WORK REQUIRED
Select the lines of the records containing the word "tabQLND" and list them.

Document layout detection data:
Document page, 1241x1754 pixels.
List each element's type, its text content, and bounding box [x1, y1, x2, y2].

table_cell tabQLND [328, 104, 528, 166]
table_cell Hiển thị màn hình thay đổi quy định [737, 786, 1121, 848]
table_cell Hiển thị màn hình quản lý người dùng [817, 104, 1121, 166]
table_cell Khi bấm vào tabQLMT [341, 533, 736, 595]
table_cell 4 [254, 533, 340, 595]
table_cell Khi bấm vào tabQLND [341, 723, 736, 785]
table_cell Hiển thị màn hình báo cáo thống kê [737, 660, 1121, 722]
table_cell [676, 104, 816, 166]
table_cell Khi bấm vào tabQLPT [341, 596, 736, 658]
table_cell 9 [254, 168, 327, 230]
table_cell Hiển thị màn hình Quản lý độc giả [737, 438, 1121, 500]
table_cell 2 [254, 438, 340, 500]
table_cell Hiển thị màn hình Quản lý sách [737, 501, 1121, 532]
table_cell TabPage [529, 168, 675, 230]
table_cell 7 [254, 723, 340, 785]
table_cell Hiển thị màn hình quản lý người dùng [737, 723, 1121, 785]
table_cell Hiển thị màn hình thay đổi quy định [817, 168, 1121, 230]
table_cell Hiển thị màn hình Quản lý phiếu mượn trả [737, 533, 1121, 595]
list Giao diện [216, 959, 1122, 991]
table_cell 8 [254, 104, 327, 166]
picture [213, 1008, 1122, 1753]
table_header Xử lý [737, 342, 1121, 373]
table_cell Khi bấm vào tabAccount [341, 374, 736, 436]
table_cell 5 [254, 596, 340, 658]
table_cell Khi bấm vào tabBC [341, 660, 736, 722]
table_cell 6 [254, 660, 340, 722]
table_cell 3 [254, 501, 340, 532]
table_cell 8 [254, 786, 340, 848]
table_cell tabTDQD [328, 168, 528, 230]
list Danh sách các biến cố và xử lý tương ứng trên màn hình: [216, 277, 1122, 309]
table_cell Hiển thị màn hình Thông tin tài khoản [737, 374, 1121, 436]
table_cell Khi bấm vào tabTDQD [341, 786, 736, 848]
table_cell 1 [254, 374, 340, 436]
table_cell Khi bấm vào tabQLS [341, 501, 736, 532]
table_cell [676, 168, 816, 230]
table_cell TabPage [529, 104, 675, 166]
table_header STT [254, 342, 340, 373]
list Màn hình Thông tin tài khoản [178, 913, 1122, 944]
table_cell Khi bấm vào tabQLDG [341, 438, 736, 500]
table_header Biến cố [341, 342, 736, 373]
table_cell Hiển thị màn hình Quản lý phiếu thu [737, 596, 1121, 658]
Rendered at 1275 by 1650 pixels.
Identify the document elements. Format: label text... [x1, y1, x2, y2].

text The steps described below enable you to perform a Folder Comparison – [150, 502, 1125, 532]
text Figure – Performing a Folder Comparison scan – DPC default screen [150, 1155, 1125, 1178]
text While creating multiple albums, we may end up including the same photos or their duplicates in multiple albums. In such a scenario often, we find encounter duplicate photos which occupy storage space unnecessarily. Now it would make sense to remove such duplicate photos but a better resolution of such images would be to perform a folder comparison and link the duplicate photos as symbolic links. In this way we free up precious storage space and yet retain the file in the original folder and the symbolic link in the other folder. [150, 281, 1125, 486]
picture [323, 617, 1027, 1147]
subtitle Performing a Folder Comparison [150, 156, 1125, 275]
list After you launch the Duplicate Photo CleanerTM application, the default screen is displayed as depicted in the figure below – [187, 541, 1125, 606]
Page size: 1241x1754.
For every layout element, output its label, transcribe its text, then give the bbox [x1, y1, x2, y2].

SOLUTION BELOW
table_cell tabQLND [328, 104, 528, 166]
table_cell Khi bấm vào tabQLND [341, 723, 736, 785]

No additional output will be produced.